English foreign language children-Additional languages to be considered

LanguageCommunityCommunication Channel(s)
French

 

French-speaking AfricansAudio / video cassette

 

PolishPolish (age 60 plus only)Bi-lingual leaflet
TamilSri LankanBi-lingual leaflet

 

Rational

  1. The French-speaking African community
  • Communities emanating from many Central and West African countries (e.g.
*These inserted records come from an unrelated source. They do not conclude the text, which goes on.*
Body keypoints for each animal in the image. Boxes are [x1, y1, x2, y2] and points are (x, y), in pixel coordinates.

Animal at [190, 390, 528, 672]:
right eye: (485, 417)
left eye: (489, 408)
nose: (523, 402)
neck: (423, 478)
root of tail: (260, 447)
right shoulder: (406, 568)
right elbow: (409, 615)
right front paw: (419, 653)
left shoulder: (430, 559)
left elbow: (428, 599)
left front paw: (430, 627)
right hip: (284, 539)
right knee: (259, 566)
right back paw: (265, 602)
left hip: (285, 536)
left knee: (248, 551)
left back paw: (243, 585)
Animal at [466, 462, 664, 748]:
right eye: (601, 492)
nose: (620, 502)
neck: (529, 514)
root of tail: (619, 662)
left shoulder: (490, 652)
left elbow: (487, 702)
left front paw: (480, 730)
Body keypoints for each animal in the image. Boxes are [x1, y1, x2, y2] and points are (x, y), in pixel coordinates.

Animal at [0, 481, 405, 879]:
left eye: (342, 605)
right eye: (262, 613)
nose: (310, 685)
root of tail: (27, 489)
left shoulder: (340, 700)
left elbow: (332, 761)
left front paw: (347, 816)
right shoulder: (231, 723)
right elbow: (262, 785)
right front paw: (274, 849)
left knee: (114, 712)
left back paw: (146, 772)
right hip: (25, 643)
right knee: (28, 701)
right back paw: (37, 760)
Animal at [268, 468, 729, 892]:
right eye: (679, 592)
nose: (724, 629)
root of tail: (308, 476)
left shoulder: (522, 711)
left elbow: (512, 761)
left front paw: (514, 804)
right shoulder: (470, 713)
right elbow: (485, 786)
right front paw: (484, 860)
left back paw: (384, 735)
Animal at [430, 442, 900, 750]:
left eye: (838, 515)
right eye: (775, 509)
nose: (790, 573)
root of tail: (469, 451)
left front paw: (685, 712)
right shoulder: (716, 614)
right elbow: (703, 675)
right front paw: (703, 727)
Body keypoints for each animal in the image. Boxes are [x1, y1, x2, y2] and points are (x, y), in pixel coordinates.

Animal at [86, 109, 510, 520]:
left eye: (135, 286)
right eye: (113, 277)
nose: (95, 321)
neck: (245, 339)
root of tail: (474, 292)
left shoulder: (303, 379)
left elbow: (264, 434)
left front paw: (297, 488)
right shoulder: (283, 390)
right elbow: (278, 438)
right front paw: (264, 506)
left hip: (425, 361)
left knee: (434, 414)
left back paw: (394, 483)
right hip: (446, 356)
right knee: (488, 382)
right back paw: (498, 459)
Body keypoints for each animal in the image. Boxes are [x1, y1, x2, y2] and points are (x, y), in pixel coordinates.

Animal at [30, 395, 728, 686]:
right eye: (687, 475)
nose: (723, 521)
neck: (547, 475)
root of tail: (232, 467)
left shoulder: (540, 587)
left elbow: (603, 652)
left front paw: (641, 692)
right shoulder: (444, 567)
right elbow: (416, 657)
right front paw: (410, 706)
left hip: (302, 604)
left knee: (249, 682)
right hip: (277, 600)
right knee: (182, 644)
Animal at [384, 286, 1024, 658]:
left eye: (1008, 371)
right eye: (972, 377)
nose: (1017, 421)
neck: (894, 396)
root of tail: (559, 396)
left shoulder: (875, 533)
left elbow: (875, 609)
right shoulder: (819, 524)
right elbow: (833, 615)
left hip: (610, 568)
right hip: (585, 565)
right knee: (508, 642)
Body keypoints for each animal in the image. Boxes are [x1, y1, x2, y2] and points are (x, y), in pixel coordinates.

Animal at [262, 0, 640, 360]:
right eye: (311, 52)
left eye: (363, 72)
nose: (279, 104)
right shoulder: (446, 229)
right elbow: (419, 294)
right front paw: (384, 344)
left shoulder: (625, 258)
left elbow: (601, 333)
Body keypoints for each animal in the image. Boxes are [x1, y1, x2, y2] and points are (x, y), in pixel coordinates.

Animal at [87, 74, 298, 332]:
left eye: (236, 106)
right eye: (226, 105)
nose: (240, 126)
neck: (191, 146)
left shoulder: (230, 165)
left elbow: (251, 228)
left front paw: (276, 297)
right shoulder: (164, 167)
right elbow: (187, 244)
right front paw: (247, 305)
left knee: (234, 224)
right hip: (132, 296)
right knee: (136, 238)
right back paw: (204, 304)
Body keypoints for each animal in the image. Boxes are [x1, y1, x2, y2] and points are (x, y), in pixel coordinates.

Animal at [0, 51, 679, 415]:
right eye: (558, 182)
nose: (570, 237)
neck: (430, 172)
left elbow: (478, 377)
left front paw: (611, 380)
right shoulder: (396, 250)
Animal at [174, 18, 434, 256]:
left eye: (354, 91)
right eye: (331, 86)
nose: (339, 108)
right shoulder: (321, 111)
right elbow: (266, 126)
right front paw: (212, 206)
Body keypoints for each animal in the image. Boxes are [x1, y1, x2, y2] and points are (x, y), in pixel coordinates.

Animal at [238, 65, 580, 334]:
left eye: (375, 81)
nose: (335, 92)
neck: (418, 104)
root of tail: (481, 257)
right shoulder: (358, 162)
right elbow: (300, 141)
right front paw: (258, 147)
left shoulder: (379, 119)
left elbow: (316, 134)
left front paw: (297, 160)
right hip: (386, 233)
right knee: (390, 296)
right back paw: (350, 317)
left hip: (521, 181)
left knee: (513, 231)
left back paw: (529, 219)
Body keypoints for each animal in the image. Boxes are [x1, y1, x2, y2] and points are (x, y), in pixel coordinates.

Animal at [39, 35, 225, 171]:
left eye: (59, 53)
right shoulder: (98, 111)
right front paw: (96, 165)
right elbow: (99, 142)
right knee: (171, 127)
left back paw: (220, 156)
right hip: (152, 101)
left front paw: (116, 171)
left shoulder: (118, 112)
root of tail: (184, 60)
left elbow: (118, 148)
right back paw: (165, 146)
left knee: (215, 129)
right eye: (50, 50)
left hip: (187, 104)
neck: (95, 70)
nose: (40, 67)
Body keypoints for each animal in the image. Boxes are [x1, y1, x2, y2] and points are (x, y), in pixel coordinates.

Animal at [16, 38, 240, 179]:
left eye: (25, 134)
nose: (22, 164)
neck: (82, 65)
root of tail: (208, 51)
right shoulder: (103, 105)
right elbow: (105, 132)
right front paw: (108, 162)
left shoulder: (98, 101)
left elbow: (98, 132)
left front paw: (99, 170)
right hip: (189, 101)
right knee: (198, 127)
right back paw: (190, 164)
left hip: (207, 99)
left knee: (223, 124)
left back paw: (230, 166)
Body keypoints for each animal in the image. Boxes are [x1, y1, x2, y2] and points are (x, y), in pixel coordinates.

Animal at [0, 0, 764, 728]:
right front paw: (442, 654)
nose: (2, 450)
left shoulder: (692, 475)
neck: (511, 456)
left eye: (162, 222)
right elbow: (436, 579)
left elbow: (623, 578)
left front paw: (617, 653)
Democratic Republic of Congo, the Ivory Coast) are united by their ability to communicate in French;
  • The British community of French-speaking Africans[1] is large (over 21,000 members);
  • Literacy and fluency levels in English are low;
  • Community growth (via those seeking political asylum) is high, as are the levels of social exclusion.

 

  1. The Polish community
  • While the majority of the Polish community are able to communicate in English, English fluency is low amongst the elderly;
  • Of the 58,100 individuals who claimed Poland to be their country of birth in the 2001 Census, over 58% (34,000 individuals) are aged 60 and over.

 

  1. The Tamil community
  • Nearly 67,000 people claimed Sri Lanka to be their country of birth in the 2001 Census;
  • While the split between Tamil and Sinhalese speakers is unknown, it is understood that the majority of the 44,000 Sri Lankan asylum seekers to the UK (since 1993) are Tamil speakers;
  • First generation Tamil speakers of any age are likely to have low levels of English fluency.

[1] Those claiming a French speaking African country to be their country of birth in the 2001 Census.